Arabs Say One Thing in Public and Another Behind Closed Doors

(JTA) Eric R. Mandel - According to Jonathan Spyer, director of the Middle East Center for Reporting and Analysis, "It's very important for Western policymakers to be aware that leaderships and elites throughout the Arab world today find a great deal of common ground with Israel on the issues of the Iranian and Sunni Islamist threats." "To an increasing extent, they are also weary of Palestinian intransigence and see Israel as a model for successful development. Much of that, however, cannot be said openly by these leaders because this does not reflect the views of parts of the societies of the leaders in question, where Islamist and/or Arab nationalist sentiments continue to hold sway." Despite some public lip service to the Palestinian cause, the Sunni Arab world knows that the Israeli-Palestinian conflict is at most a "side issue." An Israeli military intelligence expert who had just returned from private meetings in Europe with Arab and EU officials told me that, behind closed doors, their analysis of the Middle East, including Iran, is often light years away from the public rhetoric offered by European and Arab Sunni government officials to their citizens.

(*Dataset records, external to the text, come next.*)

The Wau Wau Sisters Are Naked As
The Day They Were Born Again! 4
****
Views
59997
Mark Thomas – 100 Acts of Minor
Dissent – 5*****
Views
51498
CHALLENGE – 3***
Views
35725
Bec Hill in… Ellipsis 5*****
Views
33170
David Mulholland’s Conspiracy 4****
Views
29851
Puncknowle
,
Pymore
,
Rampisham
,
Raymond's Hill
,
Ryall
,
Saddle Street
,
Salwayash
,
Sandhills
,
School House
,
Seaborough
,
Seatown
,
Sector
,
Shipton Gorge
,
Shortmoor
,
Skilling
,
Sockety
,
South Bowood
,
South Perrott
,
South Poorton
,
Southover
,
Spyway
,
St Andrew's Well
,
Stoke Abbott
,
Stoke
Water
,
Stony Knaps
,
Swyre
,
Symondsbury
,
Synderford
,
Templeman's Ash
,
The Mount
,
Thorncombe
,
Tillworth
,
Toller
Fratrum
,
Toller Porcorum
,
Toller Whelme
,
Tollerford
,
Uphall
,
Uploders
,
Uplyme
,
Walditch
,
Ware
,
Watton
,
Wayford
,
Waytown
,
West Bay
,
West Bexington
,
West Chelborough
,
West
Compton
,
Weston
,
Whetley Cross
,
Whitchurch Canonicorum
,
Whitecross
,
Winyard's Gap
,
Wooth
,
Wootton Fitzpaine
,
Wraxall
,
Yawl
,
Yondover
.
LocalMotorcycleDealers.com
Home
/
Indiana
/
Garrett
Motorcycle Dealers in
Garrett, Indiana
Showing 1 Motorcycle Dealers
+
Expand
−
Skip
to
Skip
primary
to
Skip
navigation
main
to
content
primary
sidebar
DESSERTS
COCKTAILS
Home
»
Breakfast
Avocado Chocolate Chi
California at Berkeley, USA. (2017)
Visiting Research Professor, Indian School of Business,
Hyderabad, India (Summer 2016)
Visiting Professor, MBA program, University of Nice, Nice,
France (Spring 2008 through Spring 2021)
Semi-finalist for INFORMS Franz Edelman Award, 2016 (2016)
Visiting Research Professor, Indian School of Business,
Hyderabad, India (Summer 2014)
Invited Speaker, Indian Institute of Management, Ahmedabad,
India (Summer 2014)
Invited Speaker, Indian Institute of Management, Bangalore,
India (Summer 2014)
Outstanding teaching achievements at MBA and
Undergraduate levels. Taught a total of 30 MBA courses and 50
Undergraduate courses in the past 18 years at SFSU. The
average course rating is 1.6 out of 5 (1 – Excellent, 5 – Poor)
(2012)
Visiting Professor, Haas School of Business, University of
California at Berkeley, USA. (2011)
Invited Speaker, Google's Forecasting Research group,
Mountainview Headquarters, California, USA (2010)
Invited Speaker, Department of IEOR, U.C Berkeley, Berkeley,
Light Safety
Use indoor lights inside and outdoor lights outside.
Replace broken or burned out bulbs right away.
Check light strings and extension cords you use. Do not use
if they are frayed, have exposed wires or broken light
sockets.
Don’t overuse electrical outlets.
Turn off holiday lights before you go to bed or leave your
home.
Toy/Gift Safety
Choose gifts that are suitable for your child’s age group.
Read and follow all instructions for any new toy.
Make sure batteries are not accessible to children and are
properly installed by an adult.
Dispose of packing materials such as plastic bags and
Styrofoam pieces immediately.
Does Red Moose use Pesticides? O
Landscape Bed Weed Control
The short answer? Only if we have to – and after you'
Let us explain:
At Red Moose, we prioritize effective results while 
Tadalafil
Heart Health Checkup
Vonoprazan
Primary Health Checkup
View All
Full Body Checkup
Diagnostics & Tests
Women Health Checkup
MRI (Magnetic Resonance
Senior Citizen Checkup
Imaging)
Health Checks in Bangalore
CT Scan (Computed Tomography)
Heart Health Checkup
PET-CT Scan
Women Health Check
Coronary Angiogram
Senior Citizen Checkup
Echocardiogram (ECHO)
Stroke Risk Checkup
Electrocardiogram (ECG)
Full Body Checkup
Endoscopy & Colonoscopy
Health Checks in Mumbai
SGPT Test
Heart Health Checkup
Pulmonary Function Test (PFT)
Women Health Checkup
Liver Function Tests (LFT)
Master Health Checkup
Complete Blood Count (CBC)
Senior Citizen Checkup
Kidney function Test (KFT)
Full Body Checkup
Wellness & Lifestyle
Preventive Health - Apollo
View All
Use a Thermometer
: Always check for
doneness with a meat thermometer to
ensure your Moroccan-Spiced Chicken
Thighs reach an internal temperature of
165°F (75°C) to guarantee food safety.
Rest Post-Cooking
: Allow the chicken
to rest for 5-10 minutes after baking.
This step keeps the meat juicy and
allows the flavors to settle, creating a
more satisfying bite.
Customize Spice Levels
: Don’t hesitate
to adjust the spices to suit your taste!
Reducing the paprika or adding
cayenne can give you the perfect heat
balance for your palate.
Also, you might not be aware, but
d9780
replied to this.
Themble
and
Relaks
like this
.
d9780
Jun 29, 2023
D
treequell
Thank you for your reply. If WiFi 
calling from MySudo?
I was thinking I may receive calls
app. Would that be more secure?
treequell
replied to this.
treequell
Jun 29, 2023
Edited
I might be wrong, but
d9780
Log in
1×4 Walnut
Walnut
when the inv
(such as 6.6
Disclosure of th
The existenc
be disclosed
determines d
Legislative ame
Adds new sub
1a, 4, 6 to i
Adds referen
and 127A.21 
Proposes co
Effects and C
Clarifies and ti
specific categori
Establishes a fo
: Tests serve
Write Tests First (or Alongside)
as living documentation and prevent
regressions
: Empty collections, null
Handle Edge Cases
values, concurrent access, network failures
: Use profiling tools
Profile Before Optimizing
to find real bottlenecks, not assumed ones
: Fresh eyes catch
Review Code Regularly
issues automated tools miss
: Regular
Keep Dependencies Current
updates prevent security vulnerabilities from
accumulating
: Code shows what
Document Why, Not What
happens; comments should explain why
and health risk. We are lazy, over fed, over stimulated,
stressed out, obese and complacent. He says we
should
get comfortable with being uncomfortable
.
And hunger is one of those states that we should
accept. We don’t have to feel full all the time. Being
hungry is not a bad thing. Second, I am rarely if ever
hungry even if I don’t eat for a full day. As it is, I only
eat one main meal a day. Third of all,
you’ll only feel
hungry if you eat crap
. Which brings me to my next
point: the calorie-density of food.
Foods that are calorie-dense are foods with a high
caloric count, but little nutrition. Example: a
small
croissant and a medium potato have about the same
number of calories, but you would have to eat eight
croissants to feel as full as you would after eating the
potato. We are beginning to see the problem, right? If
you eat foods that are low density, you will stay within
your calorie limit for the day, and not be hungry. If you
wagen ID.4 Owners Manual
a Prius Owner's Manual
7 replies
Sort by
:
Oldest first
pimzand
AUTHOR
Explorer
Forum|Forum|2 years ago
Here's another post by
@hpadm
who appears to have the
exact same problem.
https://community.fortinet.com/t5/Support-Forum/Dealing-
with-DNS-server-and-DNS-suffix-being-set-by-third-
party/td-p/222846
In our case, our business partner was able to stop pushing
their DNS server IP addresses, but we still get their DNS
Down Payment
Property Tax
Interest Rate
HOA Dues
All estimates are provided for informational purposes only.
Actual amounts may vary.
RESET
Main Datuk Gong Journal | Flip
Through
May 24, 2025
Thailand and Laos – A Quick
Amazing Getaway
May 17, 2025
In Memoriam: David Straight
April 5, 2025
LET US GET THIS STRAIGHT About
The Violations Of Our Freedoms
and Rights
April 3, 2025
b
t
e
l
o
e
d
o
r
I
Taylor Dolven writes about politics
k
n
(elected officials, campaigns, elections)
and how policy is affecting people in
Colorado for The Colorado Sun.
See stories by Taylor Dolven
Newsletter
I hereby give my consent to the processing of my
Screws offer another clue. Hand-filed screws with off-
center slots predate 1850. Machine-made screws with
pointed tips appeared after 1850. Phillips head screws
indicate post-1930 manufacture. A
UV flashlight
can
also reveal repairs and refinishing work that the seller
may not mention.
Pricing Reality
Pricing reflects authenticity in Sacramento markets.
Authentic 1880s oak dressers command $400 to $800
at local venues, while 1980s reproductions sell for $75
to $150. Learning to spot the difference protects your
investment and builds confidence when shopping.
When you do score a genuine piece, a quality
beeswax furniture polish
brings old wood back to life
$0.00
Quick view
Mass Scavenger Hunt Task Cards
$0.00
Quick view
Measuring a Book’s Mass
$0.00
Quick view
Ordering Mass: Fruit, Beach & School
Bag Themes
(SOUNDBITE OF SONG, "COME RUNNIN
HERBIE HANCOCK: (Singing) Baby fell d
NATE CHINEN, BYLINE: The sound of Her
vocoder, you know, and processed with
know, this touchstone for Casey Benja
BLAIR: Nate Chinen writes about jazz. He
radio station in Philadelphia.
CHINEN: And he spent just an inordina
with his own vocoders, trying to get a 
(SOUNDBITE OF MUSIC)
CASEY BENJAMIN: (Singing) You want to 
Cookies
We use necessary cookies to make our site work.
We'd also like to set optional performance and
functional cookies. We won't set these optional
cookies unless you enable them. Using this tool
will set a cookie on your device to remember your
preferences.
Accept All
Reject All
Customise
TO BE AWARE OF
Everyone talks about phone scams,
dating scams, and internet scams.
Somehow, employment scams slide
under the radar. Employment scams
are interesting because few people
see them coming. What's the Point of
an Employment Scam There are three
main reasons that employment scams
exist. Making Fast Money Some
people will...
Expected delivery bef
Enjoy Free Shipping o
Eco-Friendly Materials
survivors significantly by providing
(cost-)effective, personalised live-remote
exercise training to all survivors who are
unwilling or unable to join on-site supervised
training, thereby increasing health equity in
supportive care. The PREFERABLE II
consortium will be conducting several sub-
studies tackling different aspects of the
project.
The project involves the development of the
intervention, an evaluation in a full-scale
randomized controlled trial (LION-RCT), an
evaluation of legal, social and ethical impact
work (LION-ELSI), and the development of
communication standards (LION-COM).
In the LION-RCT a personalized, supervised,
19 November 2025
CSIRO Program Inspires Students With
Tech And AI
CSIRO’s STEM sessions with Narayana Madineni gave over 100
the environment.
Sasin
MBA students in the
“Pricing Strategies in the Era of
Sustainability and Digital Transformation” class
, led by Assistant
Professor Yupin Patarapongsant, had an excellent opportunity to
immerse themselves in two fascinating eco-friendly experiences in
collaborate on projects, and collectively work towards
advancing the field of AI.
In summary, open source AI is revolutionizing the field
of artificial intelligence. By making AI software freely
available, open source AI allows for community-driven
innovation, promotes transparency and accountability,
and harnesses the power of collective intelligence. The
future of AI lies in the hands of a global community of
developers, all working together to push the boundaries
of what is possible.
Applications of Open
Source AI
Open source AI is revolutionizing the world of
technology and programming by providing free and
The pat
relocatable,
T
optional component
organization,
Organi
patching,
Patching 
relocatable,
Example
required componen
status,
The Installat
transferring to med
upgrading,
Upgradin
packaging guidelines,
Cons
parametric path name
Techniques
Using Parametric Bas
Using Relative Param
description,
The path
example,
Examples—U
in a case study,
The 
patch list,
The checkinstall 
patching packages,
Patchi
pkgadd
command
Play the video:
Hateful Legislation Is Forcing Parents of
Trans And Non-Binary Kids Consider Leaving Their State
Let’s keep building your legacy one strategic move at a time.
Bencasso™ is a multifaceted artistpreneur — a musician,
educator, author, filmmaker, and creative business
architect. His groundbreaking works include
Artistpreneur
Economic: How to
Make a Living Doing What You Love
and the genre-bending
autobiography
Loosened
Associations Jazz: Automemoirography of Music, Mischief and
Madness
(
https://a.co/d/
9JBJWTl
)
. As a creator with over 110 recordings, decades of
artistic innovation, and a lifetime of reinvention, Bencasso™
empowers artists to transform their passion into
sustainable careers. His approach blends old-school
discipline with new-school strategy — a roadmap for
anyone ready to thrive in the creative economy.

The conflicts of the Middle East are primarily tribal and religious in nature, and the primary allegiance is not to modern states artificially constructed by the West 100 years ago. Insiders know that if there were no Israel, the Shiites would still hate the Sunnis, Iran would still aspire to hegemony, Turkey would still be an unreliable NATO ally, and Libya and Yemen would still be chaotic. Some European officials, who vociferously defend the Iran nuclear agreement publicly, privately acknowledge the dangers of the Iranian revolutionary theocracy that acts against their values. The writer is director of MEPIN, the Middle East Political Information Network.